Nesta terça (14), o rio Guaíba chegou a 5,20 metros, obrigando os moradores de Lami, no extremo sul de Porto Alegre, a evacuar o bairro. Na região metropolitana da capital gaúcha está concentrada a maior parte da população quilombola do estado.
Parte delas vive no Quilombo dos Machado, que teve boa parte de sua área alagada. Nas redes sociais, Luís Rogério Machado, liderança da comunidade e membro da Frente Quilombola do Rio Grande do Sul, ressalta a urgência de doações.
“A gente ainda não está seguro, mas em alguns lugares da zona norte de Sarandi a água está dando uma baixadinha”, afirma. “Estamos precisando com extrema urgência de produtos de limpeza.

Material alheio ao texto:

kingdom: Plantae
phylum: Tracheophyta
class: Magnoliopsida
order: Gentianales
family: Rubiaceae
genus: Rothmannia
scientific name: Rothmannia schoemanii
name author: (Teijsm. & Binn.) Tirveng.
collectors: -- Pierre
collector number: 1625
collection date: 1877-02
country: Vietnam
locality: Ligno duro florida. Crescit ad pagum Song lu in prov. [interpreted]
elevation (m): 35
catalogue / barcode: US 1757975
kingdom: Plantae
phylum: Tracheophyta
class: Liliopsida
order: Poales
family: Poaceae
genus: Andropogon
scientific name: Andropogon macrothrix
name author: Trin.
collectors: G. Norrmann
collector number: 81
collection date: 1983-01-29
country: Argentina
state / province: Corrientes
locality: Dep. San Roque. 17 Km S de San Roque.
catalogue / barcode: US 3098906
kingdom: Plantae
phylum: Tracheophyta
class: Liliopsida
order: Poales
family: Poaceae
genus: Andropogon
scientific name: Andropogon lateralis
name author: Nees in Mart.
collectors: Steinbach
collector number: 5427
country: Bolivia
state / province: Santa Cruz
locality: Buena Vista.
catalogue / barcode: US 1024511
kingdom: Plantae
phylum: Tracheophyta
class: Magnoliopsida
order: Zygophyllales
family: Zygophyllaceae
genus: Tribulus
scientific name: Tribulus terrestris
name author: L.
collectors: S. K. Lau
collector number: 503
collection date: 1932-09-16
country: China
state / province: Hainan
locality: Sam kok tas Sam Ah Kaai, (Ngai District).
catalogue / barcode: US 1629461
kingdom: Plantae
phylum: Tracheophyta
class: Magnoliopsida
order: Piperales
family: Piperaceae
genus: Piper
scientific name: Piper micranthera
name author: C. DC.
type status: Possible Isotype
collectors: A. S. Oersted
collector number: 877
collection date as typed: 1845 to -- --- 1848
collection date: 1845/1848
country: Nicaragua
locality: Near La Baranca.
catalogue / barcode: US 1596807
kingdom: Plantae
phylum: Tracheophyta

Vassoura, desinfetante, tudo o que faça limpeza. O quilombo está precisando”, apela Machado, conhecido como Jamaica.
“O movimento sempre fez esse debate para isso não acontecer”, avalia José Alex. “E aí a gente é vencido pelos gestores, que por um mandato curto de quatro, no máximo oito anos, vendem os territórios, devastam as florestas. Nossas comunidades quilombolas devastadas por conta do agronegócio, das grandes empresas. Entram com as máquinas destruindo tudo. E acontece o que vemos hoje com essa tragédia”, critica o coordenador da Conaq.
Teresinha Lopes, que também integra a Federação das Comunidades Quilombolas do Rio Grande do Sul (FACQ/RS), ressalta que a sensação é de estarem “acuados”. “A chuvarada está vindo tudo de novo. Não sei onde vamos parar”, comenta. “O que Deus mandar para a gente, a gente vai ter que aceitar. Mas vamos levando. Até quando der”, diz.